Integration is the area under a curve. So, one method of finding the integral of an equation is to break it up into smaller pieces to determine the area of each piece and add them together. This is called the “Rieman Sum.” And if you have any curve other than a straight line (y=mx+b), it will not be completely accurate for finitely wide areas. So we take the limit as the number of areas increases to infinitity, or the width of the areas approaches 0 (same thing in this case). However, there is an easier way.

The fundamental theorum of calculus.

Since an integral is the area under a curve, and the derivative is the rate at which a curve changes, then if we plot the rate at which a curve changes, the area under the plot of the rate is equal to the original curve.

In other words: if y=f(x) and dy=f'(x)dx, then the integral of f'(x)dx is equal to f(x) and therefore y.

So let’s prove the derivative of x^n instead.

The derivative is the limit of (f(x+h)-f(x))/h as h approaches 0, so if we plug f(x)=x^n to that equation, we get the equation f'(x)=((x+h)^n -x^n )/h and whenever we have a value of (x+h)^n it always comes out to a variation of x^n +nx^(n-1) h+(…)+nxh^(n-1) +h^n . The number of terms depends on the value of h, but it always has n+1 terms, and the value right after the first is always multiplied by n.

So now our equation is x^n +nx^(n-1) h+(…)-x^n all over h. The two x^n values will be canceled, and the nx^(n-1) h over h will reduce to nx^(n-1), and when h is equal to 0, the rest of the terms will also be zero.

So now we have proven that if f(x)=x^n then f'(x)=nx^(n-1)

So, how does that help us with your initial question?

Well, let’s sub in the variable m=(n-1).
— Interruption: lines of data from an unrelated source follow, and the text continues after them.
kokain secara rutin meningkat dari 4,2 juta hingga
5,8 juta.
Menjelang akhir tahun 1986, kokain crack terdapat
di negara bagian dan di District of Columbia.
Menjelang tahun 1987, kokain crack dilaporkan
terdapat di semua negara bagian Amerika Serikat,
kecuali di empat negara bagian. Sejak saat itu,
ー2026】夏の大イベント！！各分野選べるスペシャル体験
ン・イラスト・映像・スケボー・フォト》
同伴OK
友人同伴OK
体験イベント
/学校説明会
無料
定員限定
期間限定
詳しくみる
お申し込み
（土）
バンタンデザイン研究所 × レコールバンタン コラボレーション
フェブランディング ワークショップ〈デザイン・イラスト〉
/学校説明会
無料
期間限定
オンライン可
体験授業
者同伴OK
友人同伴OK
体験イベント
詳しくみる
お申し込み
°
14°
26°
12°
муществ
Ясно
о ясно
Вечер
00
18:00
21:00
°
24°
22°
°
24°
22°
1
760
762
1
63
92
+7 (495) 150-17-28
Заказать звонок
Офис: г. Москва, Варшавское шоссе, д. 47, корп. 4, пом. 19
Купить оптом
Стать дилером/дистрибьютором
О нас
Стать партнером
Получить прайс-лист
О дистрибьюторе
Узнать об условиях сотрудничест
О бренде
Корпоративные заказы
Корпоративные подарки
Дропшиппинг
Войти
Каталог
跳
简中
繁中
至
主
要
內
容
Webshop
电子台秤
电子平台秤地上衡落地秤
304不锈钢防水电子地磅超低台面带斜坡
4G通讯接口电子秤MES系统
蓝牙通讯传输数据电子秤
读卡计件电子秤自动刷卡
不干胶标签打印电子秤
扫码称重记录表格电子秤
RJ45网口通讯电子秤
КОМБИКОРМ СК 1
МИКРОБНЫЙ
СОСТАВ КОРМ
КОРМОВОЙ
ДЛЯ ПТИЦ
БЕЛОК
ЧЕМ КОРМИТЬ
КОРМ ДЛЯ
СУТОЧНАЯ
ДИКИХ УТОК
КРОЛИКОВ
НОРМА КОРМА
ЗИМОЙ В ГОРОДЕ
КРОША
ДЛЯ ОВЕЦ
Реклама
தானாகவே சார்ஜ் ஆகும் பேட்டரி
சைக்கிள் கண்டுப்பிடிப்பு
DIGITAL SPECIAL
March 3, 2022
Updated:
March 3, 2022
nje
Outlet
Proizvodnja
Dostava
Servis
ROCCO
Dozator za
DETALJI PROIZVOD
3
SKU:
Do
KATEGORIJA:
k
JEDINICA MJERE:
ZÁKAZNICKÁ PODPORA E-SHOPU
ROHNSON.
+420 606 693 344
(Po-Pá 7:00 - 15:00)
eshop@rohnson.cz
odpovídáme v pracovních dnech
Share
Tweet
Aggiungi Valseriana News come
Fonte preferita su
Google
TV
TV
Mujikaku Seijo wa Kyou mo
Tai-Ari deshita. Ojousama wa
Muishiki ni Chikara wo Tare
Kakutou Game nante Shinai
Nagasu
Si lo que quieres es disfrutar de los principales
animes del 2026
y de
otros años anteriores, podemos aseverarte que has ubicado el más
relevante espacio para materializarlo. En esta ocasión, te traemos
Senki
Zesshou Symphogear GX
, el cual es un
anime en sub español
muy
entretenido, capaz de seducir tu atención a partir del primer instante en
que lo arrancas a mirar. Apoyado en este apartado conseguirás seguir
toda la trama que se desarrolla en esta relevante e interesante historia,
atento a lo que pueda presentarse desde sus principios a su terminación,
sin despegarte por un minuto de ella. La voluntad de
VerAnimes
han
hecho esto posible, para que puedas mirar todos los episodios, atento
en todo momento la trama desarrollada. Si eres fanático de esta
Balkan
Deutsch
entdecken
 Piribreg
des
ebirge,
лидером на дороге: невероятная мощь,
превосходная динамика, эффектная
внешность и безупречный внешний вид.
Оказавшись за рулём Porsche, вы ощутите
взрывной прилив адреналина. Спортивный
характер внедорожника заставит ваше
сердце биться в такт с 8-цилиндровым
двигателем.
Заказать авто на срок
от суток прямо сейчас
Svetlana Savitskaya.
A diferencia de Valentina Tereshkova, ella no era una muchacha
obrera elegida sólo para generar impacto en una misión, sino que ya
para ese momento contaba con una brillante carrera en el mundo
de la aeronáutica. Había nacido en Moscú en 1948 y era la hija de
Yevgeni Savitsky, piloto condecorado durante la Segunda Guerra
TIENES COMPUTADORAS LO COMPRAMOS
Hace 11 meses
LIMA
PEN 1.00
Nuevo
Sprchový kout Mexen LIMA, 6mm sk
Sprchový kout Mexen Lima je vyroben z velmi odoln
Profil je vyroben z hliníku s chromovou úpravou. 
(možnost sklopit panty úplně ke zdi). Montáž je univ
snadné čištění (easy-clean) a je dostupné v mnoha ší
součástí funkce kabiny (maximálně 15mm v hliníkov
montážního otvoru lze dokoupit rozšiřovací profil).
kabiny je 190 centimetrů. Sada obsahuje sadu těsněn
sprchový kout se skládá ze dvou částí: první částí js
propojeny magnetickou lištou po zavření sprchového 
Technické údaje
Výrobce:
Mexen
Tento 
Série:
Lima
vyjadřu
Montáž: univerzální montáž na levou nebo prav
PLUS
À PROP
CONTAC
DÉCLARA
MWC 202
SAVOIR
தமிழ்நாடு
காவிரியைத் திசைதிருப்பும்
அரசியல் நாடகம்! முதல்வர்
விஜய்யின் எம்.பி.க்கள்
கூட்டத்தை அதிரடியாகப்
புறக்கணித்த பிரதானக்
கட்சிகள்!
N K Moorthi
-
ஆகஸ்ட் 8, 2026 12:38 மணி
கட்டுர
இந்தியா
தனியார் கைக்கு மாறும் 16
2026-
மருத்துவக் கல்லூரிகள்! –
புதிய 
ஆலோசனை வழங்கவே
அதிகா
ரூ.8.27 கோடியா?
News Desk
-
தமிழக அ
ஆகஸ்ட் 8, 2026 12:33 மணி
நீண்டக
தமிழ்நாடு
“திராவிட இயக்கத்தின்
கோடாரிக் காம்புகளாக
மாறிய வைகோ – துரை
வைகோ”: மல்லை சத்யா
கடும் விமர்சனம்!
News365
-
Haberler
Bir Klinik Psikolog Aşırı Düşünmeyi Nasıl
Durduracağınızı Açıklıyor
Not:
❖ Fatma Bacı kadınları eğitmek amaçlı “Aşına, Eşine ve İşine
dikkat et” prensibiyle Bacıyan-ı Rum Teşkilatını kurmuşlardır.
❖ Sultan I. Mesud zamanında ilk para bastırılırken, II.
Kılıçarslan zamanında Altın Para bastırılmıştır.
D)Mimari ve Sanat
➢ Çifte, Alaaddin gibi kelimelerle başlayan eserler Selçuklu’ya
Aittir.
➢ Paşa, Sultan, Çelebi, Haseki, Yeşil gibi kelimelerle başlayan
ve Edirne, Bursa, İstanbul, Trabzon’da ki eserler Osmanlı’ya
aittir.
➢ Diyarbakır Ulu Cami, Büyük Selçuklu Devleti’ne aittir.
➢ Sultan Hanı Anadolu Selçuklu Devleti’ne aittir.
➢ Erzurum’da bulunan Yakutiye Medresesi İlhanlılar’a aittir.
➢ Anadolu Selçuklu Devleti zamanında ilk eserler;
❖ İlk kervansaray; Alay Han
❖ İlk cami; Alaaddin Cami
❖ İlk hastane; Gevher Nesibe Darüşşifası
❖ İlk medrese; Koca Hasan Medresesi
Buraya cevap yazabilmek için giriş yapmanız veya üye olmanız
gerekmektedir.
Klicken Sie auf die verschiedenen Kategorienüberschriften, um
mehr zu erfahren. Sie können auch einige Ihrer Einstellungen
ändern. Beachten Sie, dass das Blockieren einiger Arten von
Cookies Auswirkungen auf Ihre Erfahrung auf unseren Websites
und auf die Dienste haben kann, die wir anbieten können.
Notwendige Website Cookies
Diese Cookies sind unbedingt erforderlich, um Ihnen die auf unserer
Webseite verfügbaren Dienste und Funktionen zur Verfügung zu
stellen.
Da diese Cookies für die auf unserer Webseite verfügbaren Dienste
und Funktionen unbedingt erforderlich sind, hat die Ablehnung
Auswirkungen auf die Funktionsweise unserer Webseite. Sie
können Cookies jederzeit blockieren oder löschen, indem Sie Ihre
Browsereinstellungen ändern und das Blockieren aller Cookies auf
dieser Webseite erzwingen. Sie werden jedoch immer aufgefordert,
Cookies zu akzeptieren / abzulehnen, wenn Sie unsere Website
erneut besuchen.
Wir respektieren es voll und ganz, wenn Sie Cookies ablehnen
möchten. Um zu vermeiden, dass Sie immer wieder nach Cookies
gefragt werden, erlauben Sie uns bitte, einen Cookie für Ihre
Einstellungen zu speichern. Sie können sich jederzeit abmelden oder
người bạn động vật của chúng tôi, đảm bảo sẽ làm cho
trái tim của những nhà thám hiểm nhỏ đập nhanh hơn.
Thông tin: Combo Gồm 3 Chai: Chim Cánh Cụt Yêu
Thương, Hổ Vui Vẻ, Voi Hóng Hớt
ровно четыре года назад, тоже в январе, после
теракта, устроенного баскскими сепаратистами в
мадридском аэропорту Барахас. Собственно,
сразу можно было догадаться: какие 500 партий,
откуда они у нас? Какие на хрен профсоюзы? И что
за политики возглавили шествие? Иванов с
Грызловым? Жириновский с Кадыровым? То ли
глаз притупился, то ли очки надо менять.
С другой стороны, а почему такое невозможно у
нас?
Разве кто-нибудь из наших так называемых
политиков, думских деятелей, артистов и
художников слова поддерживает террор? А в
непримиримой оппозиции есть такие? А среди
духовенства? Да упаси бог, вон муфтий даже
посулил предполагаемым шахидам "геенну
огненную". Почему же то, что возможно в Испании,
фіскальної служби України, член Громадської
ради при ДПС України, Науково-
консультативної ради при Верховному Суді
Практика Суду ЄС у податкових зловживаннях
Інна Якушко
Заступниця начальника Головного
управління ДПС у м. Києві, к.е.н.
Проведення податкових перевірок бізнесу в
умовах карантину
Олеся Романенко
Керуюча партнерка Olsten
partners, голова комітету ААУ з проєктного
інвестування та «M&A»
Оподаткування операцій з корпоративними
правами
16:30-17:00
Our new equation is f(x)=x^(m+1) and f'(x)=(m+1)x^m

So we can rewrite this using the funadmental theorum of calculus to say that x^(m+1) =INTEGRAL((m+1)x^m dx)

Since (m+1) is a constant, we can take it out of the integral x^(m+1) =(m+1)INTEGRAL(x^m dx)

Divide both sides by (m+1), and we have your proof x^(m+1) /(m+1)=INTEGRAL(x^m dx)